The Daily Parker

Politics, Weather, Photography, and the Dog

Count me among the Standard Time "stans"

The Daylight Saving Time arguments that crop up twice a year encapsulate American decision-making so well. People argue for one position or another based on what works best for them; people predict doom and gloom if their view doesn't prevail; Congress makes a change that everyone hates (and, as in 1975, they have to repeal); and not a lot changes. It also has nuances that most people don't understand (or care to) and stems from a social construct completely within our control that people think is a fixed law of the universe (i.e., clock time).

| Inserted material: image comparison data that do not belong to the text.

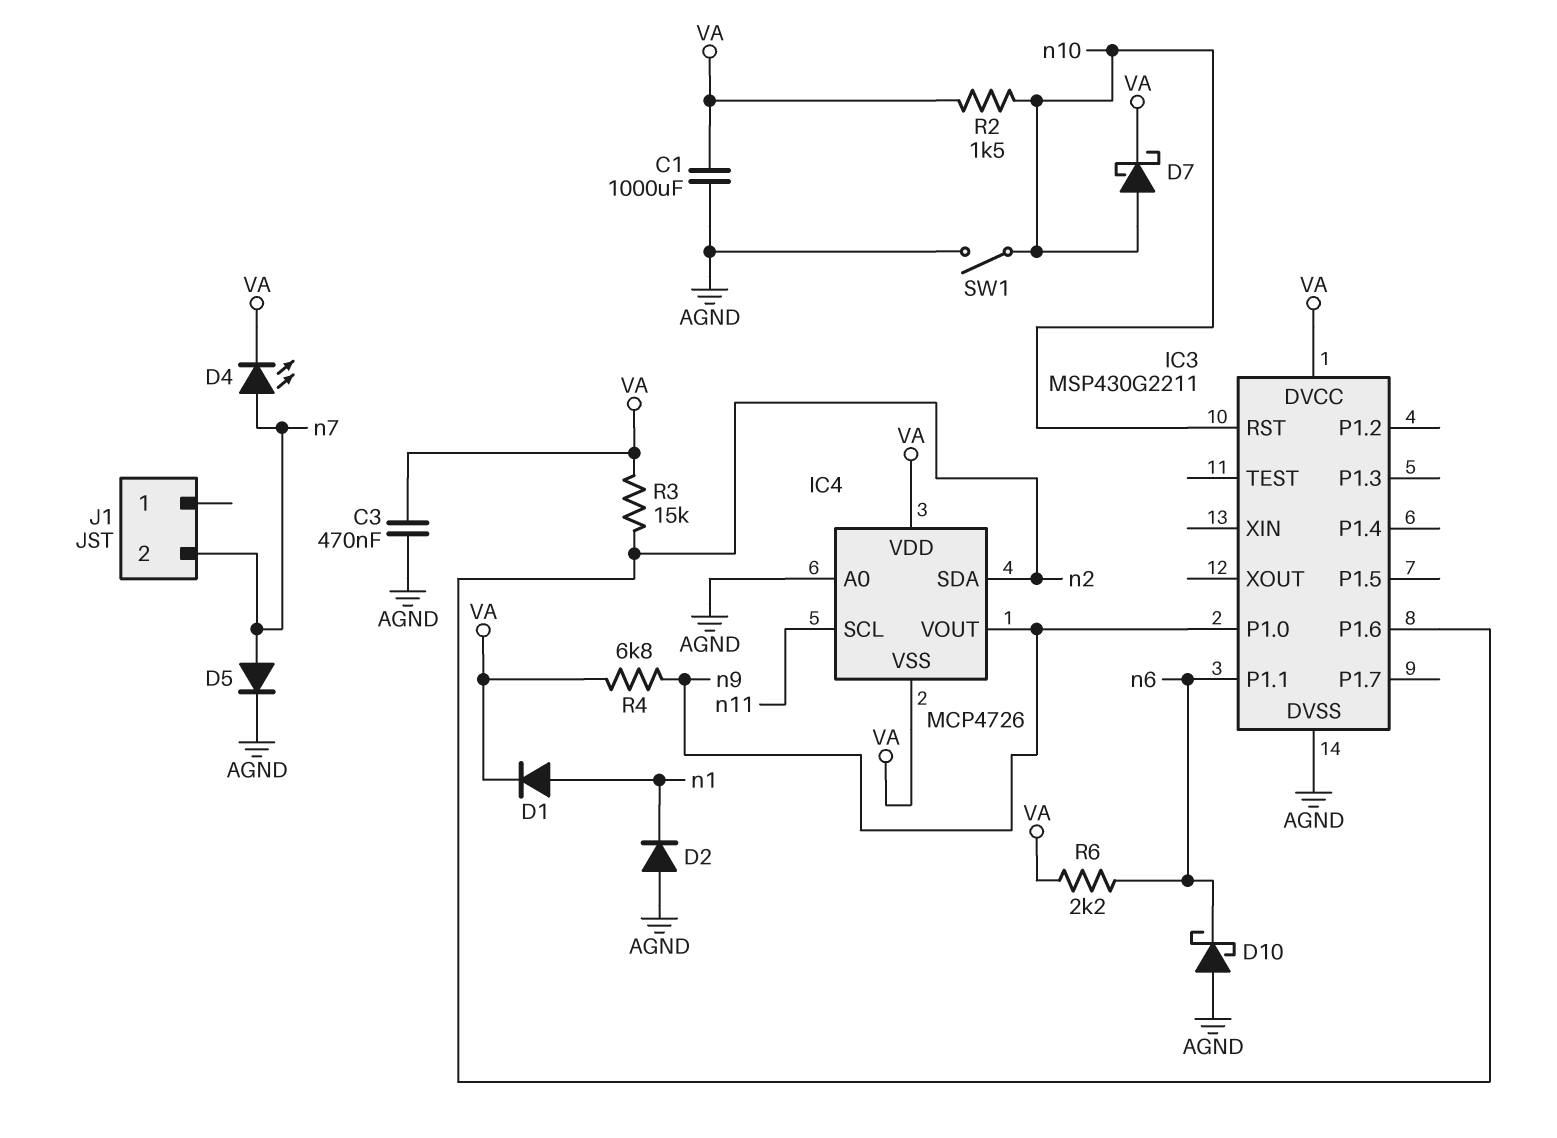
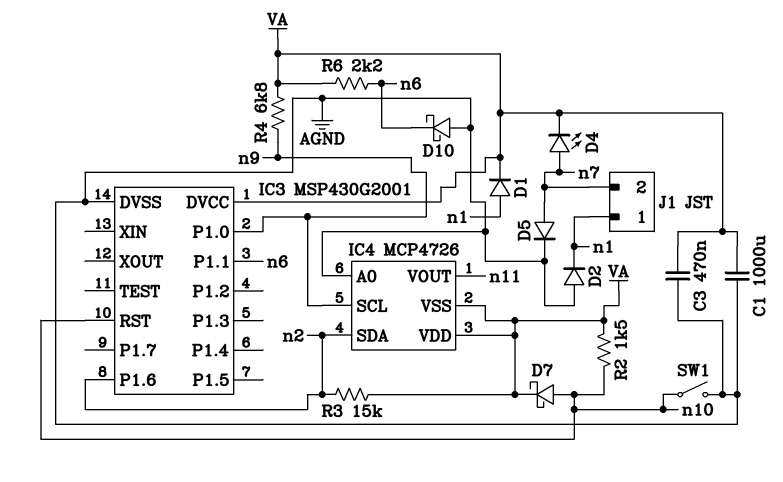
IC3: MSP430G2211 -> MSP430G2001
IC4 pin SCL: n11 -> n9
IC4 pin VOUT: n9 -> n11
J1 pin 1: none -> n1

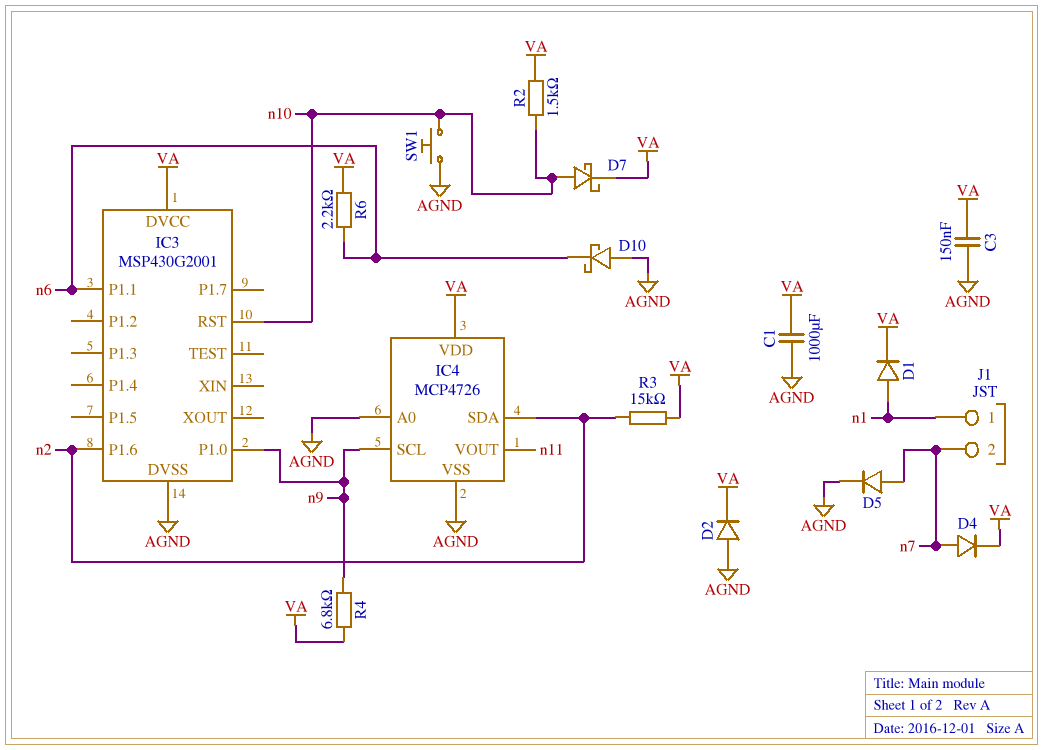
C3: 470nF (AGND, VA) -> 150nF (AGND, VA)
D2: diode (A AGND, K n1) -> diode (A AGND, K VA)
D4: LED (A n7, K VA) -> diode (A n7, K VA)
IC4 pin VSS: VA -> AGND
SW1: switch (AGND, n10) -> button (AGND, n10)

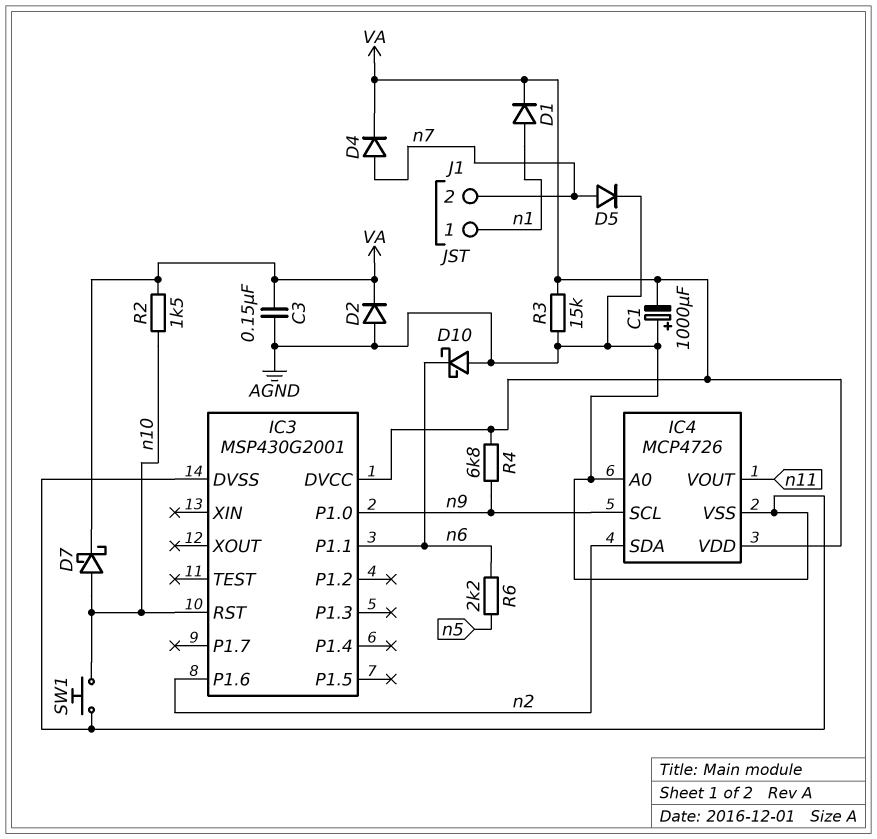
C1: 1000uF (AGND, VA) -> 1000uF (plus AGND, minus VA)
R3: 15k (VA, n2) -> 15k (AGND, VA)
R6: 2.2k (VA, n6) -> 2.2k (n5, n6)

Because I live just east of my time zone's standard meridian, and at a latitude that sees a six-hour daylight difference between solstices, I believe year-round standard time would be best. Katherine Wu agrees:

I gotta say, the science (pushes glasses up nose) largely backs me and my fellow standardians up. Several organizations, including the American Academy of Sleep Medicine, have for years wanted to do away with DST for good. “Standard time is a more natural cycle,” Pelayo told me. “In nature we fall asleep to darkness and we wake up to light.” When people spend most of their year out of sync with these rhythms, “it reduces sleep duration and quality,” says Carleara Weiss, a behavioral-sleep-medicine expert at the University at Buffalo. The onset of DST has been linked to a bump in heart attacks and strokes, and Denise Rodriguez Esquivel, a psychologist at the University of Arizona College of Medicine, told me that our bodies may never fully adjust to DST. We’re just off-kilter for eight months.

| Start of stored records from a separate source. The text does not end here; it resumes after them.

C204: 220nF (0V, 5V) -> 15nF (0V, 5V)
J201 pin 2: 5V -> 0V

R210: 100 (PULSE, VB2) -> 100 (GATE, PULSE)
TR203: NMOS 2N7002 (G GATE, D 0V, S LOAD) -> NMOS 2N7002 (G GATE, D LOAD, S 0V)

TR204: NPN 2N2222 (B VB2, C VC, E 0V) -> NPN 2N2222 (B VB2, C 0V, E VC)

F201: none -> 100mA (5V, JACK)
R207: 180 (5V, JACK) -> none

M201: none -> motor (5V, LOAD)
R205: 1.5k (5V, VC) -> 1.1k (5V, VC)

For years, some researchers have argued that perma-DST would cut down on other societal woes: crimetraffic accidentsenergy costs, even deer collisions. But research on the matter has produced mixed or contested results, showing that several of those benefits are modest or perhaps even nonexistent. And although sticking with DST might boost late-afternoon commerce, people might hate the shift more than they think. In the 1970s, the U.S. did a trial run of year-round DST … and it flopped.

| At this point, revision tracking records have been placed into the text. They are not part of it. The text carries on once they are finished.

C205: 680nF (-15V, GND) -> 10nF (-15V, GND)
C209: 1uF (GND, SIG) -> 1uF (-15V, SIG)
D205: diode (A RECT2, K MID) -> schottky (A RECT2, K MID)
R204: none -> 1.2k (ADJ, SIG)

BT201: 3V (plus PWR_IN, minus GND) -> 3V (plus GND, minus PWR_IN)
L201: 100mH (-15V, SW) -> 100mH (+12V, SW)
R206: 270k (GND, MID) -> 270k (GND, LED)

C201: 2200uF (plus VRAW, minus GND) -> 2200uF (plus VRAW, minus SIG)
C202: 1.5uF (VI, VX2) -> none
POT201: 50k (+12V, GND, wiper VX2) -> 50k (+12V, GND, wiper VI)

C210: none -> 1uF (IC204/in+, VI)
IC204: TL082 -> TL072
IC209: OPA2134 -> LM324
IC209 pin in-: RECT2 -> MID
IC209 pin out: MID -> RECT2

We could also redraw the time zone boundaries to move more people closer to the center meridians, but that would involve even more nuance and recognition that these things are human constructs we can change.

(Also: I wonder if Michigan is so weird because so much of the state is in the wrong time zone?)

Comments (1) -

  • David Harper

    11/6/2022 4:51:59 PM +00:00 |

    Fun fact #1: Britain also experimented with year-round DST, between 1968 and 1971. Public opinion was mixed in England and Wales, but strongly against it in Scotland, where sunrise was pushed back to 10 a.m. in from November to January across much of that country. Parliament ended the experiment in 1971 and it has never been repeated.

    Fun fact #2: When Congress considered extending DST in the 1980s, both senators from Idaho were persuaded to vote in favour, on the grounds that longer autumn evenings would increase the sale of French fries, which are made from Idaho potatoes.

    Fun fact #3: In Idaho,  the Mountain Time/Pacific Time boundary cuts the state in half south/north. Southern Idaho matches its clocks to Utah, but northern Idaho has closer economic ties to Washington state so it keeps Pacific Time. If you're on Highway 95, the main north/south route in Idaho, you have to change your clock as you cross the Salmon River just north of Riggins.